■ **TRY IT**:
Return the lines of every item below verbatim, keeping each line unchanged and in its original order.

■ **Dataset items**:
----

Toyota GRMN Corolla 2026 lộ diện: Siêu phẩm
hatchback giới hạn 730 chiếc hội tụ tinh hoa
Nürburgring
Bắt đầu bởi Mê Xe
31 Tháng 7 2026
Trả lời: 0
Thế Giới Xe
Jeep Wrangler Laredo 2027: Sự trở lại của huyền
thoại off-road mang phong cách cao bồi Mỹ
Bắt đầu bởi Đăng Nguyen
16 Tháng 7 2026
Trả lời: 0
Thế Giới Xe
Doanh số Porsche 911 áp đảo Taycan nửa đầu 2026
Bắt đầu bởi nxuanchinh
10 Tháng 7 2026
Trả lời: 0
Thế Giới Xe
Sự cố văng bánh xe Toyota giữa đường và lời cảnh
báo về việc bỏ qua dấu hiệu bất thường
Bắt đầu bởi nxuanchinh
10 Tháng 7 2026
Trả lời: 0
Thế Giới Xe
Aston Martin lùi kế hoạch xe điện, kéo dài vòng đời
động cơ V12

----

■ **RESULT OF THE TASK**:
Toyota GRMN Corolla 2026 lộ diện: Siêu phẩm
hatchback giới hạn 730 chiếc hội tụ tinh hoa
Nürburgring
Bắt đầu bởi Mê Xe
31 Tháng 7 2026
Trả lời: 0
Thế Giới Xe
Jeep Wrangler Laredo 2027: Sự trở lại của huyền
thoại off-road mang phong cách cao bồi Mỹ
Bắt đầu bởi Đăng Nguyen
16 Tháng 7 2026
Trả lời: 0
Thế Giới Xe
Doanh số Porsche 911 áp đảo Taycan nửa đầu 2026
Bắt đầu bởi nxuanchinh
10 Tháng 7 2026
Trả lời: 0
Thế Giới Xe
Sự cố văng bánh xe Toyota giữa đường và lời cảnh
báo về việc bỏ qua dấu hiệu bất thường
Bắt đầu bởi nxuanchinh
10 Tháng 7 2026
Trả lời: 0
Thế Giới Xe
Aston Martin lùi kế hoạch xe điện, kéo dài vòng đời
động cơ V12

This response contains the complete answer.